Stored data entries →
- Opening Delimiter -
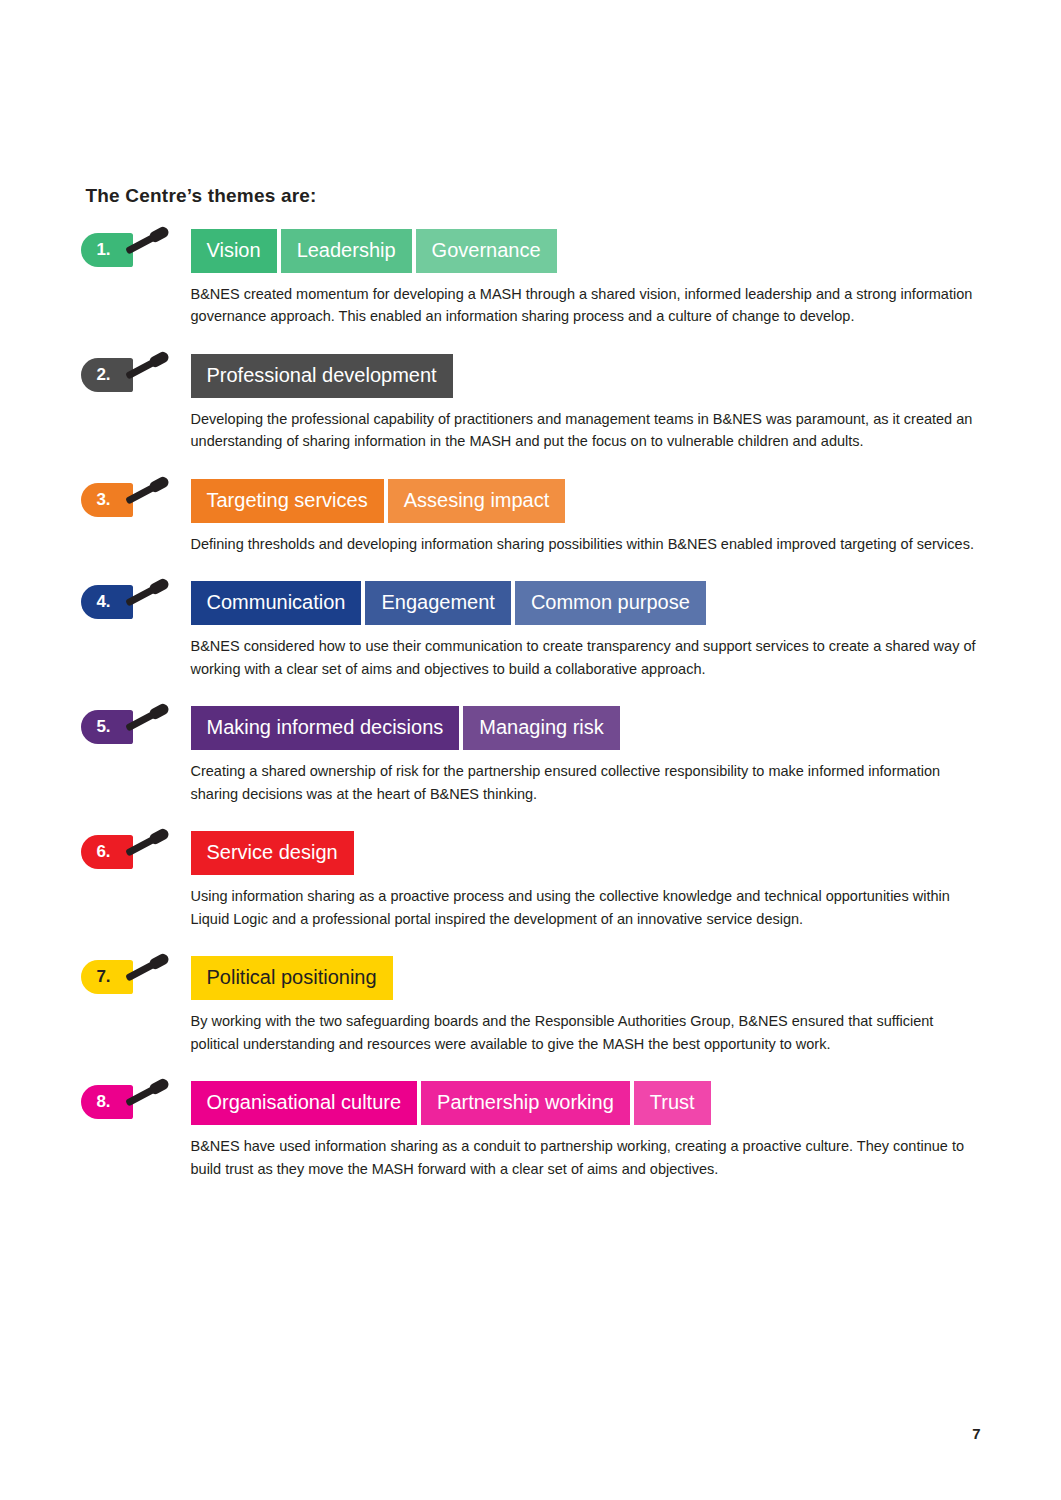The Centre’s themes are:
1.
Vision Leadership Governance
B&NES created momentum for developing a MASH through a shared vision, informed leadership and a strong information governance approach. This enabled an information sharing process and a culture of change to develop.
2.
Professional development
Developing the professional capability of practitioners and management teams in B&NES was paramount, as it created an understanding of sharing information in the MASH and put the focus on to vulnerable children and adults.
3.
Targeting services Assesing impact
Defining thresholds and developing information sharing possibilities within B&NES enabled improved targeting of services.
4.
Communication Engagement Common purpose
B&NES considered how to use their communication to create transparency and support services to create a shared way of working with a clear set of aims and objectives to build a collaborative approach.
5.
Making informed decisions Managing risk
Creating a shared ownership of risk for the partnership ensured collective responsibility to make informed information sharing decisions was at the heart of B&NES thinking.
6.
Service design
Using information sharing as a proactive process and using the collective knowledge and technical opportunities within Liquid Logic and a professional portal inspired the development of an innovative service design.
7.
Political positioning
By working with the two safeguarding boards and the Responsible Authorities Group, B&NES ensured that sufficient political understanding and resources were available to give the MASH the best opportunity to work.
8.
Organisational culture Partnership working Trust
B&NES have used information sharing as a conduit to partnership working, creating a proactive culture. They continue to build trust as they move the MASH forward with a clear set of aims and objectives.
7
- Closing Delimiter -
PROBLEM STATEMENT → Reproduce the records, all of them, word for word; omit the pictures.

RESULT OF THIS EXERCISE →
The Centre’s themes are:
1.
Vision Leadership Governance
B&NES created momentum for developing a MASH through a shared vision, informed leadership and a strong information governance approach. This enabled an information sharing process and a culture of change to develop.
2.
Professional development
Developing the professional capability of practitioners and management teams in B&NES was paramount, as it created an understanding of sharing information in the MASH and put the focus on to vulnerable children and adults.
3.
Targeting services Assesing impact
Defining thresholds and developing information sharing possibilities within B&NES enabled improved targeting of services.
4.
Communication Engagement Common purpose
B&NES considered how to use their communication to create transparency and support services to create a shared way of working with a clear set of aims and objectives to build a collaborative approach.
5.
Making informed decisions Managing risk
Creating a shared ownership of risk for the partnership ensured collective responsibility to make informed information sharing decisions was at the heart of B&NES thinking.
6.
Service design
Using information sharing as a proactive process and using the collective knowledge and technical opportunities within Liquid Logic and a professional portal inspired the development of an innovative service design.
7.
Political positioning
By working with the two safeguarding boards and the Responsible Authorities Group, B&NES ensured that sufficient political understanding and resources were available to give the MASH the best opportunity to work.
8.
Organisational culture Partnership working Trust
B&NES have used information sharing as a conduit to partnership working, creating a proactive culture. They continue to build trust as they move the MASH forward with a clear set of aims and objectives.
7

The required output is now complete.